L’histoire familiale est d’abord contée par Anita, l’aînée des filles de Frasquita. Anita ne parle pas, quoique très éveillée. Dès sa naissance, sa mère lui a raconté son histoire parmi tant d’autres (p 100 « Frasquita… s’éclairait ». « Son éternel sourire poussait les autres à se raconter… désirs » (p169) et elle était devenue la confidente de tous. Le curé lui avait proposé d’apprendre à lire et à écrire . « Ecrire autre chose que des chiffres ne l’intéressait pas, mais lire…C’étaient encore des contes à écouter. » (p 170) Elle devint une passionnée de lecture (p 170-171).
L’épopée d’Anita :
Après le deuxième combat de coqs et le déménagement dans la maison des parents de Frasquita, cette dernière se décide à faire l’initiation d’Anita qu’elle avait différée en raison de son mutisme et lui remet la boîte magique. Neuf mois plus tard, après une longue marche, Frasquita et ses filles atteignent la mer.

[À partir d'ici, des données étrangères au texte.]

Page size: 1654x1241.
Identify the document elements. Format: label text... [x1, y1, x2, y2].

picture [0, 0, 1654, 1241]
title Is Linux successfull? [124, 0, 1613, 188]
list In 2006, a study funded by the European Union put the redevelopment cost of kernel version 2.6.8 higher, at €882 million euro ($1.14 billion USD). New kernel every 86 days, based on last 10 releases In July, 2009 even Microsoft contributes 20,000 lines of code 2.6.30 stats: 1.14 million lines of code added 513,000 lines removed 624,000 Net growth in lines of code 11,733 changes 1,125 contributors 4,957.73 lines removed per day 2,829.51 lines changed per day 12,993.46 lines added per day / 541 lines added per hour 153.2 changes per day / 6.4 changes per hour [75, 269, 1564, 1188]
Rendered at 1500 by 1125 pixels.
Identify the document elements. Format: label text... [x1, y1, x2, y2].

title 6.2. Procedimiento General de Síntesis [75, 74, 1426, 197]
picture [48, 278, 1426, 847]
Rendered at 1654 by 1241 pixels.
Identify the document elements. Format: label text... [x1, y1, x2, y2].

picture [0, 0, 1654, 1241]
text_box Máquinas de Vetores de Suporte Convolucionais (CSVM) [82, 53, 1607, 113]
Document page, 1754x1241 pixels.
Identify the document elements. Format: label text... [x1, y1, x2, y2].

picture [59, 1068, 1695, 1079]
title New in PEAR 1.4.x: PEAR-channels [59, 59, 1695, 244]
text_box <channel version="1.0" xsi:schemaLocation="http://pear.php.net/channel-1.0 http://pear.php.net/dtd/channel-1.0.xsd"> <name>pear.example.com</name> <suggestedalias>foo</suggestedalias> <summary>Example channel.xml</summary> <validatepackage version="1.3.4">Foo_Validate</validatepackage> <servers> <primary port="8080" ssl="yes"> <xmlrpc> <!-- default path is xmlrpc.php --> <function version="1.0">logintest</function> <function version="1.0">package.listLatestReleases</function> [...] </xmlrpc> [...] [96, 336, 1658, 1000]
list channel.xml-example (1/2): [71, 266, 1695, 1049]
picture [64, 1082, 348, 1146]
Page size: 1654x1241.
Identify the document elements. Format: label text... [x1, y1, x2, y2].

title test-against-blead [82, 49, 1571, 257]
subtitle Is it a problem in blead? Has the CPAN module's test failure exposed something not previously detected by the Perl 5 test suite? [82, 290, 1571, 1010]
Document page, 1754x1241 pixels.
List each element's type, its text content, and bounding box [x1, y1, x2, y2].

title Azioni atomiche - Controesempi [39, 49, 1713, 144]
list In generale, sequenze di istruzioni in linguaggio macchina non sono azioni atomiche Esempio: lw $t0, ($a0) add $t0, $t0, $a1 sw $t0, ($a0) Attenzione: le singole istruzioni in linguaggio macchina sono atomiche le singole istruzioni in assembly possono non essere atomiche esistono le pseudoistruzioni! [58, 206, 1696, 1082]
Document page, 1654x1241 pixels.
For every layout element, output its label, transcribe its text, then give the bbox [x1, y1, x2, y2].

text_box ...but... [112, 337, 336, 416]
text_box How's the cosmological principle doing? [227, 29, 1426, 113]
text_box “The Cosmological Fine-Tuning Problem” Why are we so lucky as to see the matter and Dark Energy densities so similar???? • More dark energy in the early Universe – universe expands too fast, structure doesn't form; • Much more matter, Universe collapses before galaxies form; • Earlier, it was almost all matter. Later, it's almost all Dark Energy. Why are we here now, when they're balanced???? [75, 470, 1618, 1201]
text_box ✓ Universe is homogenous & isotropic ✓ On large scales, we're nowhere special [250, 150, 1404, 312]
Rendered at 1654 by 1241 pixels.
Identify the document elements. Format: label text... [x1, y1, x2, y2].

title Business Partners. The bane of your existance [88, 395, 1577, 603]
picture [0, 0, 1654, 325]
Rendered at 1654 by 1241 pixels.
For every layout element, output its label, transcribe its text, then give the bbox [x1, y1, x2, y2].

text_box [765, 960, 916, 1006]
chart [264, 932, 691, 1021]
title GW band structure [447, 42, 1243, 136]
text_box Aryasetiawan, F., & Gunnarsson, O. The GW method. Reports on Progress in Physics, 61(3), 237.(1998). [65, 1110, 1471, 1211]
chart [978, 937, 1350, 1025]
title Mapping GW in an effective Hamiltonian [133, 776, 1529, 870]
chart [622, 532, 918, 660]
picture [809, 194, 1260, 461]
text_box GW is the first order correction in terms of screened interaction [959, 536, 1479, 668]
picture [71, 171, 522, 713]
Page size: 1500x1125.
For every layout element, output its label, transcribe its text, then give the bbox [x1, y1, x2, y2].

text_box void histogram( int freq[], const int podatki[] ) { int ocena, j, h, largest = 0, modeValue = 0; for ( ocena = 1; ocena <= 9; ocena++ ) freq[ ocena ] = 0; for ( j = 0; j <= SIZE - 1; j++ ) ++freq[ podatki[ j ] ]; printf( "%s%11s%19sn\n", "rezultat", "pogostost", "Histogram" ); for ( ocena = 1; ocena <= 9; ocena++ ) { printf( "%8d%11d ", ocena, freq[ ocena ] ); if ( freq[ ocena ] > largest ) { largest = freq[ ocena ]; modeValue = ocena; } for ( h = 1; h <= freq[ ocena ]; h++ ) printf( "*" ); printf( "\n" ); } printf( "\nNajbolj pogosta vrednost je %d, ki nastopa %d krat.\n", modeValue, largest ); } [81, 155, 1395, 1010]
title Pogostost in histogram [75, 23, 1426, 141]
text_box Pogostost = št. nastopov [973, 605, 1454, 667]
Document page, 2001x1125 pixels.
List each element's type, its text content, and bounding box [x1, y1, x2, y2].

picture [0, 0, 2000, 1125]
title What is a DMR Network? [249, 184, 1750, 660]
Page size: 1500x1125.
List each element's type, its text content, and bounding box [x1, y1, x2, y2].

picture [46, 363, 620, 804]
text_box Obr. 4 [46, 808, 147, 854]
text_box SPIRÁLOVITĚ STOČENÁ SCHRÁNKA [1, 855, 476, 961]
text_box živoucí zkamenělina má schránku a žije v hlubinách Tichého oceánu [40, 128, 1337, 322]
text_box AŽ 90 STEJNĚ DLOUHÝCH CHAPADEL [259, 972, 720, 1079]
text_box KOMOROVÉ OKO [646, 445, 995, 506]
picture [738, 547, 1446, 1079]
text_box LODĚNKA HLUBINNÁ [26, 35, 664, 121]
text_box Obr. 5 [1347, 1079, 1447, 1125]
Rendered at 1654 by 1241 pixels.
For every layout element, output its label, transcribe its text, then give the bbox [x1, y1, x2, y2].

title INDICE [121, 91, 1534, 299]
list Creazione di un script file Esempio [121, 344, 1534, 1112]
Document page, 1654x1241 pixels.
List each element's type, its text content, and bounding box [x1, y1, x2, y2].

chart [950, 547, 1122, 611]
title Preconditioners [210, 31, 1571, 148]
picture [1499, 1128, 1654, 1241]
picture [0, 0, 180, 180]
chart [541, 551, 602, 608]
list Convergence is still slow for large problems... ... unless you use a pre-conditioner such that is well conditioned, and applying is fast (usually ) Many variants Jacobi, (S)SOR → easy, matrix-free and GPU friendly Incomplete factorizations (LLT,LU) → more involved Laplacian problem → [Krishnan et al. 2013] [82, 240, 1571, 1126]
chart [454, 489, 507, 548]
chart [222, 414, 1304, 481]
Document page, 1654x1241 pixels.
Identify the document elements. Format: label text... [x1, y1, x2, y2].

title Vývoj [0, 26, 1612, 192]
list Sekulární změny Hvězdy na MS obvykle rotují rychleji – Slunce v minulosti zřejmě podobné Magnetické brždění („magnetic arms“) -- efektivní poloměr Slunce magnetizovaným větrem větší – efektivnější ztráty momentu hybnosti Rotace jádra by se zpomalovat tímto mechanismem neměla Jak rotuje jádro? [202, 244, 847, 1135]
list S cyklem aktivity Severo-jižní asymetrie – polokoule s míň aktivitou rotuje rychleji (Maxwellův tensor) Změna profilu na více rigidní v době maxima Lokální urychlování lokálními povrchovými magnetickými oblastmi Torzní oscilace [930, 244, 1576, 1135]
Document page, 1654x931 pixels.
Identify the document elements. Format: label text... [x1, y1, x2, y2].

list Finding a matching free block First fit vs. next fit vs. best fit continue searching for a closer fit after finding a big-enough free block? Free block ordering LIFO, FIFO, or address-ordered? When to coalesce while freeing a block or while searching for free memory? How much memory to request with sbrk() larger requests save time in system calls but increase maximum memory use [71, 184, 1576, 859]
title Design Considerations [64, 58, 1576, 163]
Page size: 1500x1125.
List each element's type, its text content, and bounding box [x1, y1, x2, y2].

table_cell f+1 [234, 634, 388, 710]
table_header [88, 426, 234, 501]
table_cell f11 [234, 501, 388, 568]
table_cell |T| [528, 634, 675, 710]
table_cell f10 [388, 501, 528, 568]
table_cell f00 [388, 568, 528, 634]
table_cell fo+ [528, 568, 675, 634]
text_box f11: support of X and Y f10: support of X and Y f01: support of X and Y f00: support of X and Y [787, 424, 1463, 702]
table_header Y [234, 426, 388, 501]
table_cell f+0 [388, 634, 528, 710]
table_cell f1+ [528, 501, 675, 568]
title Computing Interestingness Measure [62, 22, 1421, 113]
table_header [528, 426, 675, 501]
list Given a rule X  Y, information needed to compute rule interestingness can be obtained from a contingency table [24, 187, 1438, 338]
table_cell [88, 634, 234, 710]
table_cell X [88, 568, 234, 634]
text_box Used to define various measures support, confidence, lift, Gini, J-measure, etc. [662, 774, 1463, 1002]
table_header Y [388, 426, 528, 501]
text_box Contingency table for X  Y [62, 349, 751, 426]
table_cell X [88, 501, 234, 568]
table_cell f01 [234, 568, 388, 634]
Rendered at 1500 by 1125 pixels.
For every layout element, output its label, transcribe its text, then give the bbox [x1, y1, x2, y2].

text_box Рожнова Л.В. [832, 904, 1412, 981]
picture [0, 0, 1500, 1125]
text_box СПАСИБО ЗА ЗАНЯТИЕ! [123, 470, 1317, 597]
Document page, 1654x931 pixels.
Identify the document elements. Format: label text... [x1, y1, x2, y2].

Anita ouvre la boîte face à la mer : la parole fuse de la boîte et entre dans la gorge d’Anita qui devient conteuse et dont les mots les soutient (P 322-324) « Face…innombrables ». Ses récits forment une épopée qu’elle conte dans les pays traversés « Les conteuses de ces pays traversés parlent encore de la femme jouée et de sa caravane d’enfants épuisés. » En devenant conteuse, Anita « a oublié la lecture et s’est refusée aux mots écrits. » (p324-325 : « Elle dit que… traversâmes. »
La fin de son récit annonce la naissance de Soledad. Dans leur marche sur l’autre rive, Anita contait leur histoire pour recueillir aumônes et offrandes (p 327). Une fois la famille installée et la réputation de couturière de sa mère établie, Anita cesse de conter et négocie avec les fournisseurs de tissus. (p 347-348)
Le vœu et les récits magiques de la conteuse :
A son mariage, Anita et son mari font vœu de ne pas se toucher avant que la dernière des ses sœurs soit mariée, malgré le désir qui les dévore. L’attente dure 15 ans et pour ne pas manquer à sa promesse, Anita redevient conteuse le soir de son mariage. Elle passe toutes les nuits assise sur une chaise à côté de son mari, dans la cour. ( p 387) « Car, le soir même…(p 389-390). La première histoire est « la fable de la femme jouée, jouée et perdue. » les autres sont également empruntées à la tradition familiale. Elles sont qualifiées de « fables », en effet, il est impossible de faire le tri entre ce qui relève de la légende et ce qui est véridique. Il semble même à Soledad que le récit de sa solitude à venir a précédé la réalité. « oui, plus j’y pense, plus je suis certaine que tout cela recelait quelque magie. A moins que nous ne soyons pétris de mots. » (p 390)
Délivrée par Soledad de sa promesse, Anita met un terme aux contes (p438). Aux contes succèdent « des cris de plaisir, les hurlements d’un amour inouï où les mots n’avaient plus leur place. »

Soledad et la vocation de l’écriture :
En ouvrant la boîte magique, Soledad y a trouvé « un grand cahier, de l’encre et une plume. » (p 19) Le soir même, une fois la nuit tombée, elle entame son récit auquel elle voue toute son existence : (p 19- 20) « Ce matin…déserte. » son récit doit conjurer la malédiction qui pèse sur la famille et lui permettre de trouver l’apaisement : (p 325) « Je suis l’ancre… et étrange à tous. » et (p 21) »Il me faut écrire…Au désert ! » Il lui arrive de connaître une panne : (p 416 « La page blanche », mais seulement pour quelques nuits (p 417) elle termine son récit avec l’histoire d’Angela et de son suicide (p417) »J’ai gardé…cadavre. » Parvenue au terme de son récit elle en jette les pages au vent du désert, se gardant de transmettre à sa nièce la boîte qui ne pourrait que la vouer à « une douleur promise » et elle prononce la dernière prière pour que s’élève la voix de sa mère enfin apaisante (p 439-438).

Un récit entre le conte et le roman, l’épopée et la tragédie :
Comme Homère, Soledad a recueilli les récits d’une longue tradition orale familiale en recueillant les récits de sa sœur. Ses récits forment la légende familiale, ce sont des contes où la légende se mêle aux faits réels. Ils illustrent la malédiction qui a frappé la destinée de la famille et donnent à l’ensemble la forme d’une épopée tragique dont la figure principale est Frasquita Carasco, mère de Soledad et arrière arrière-grand-mère de Carole Martinez véritablement jouée et perdue au jeu et condamnée à l’errance jusqu’ à l’autre rive de la Méditerranée.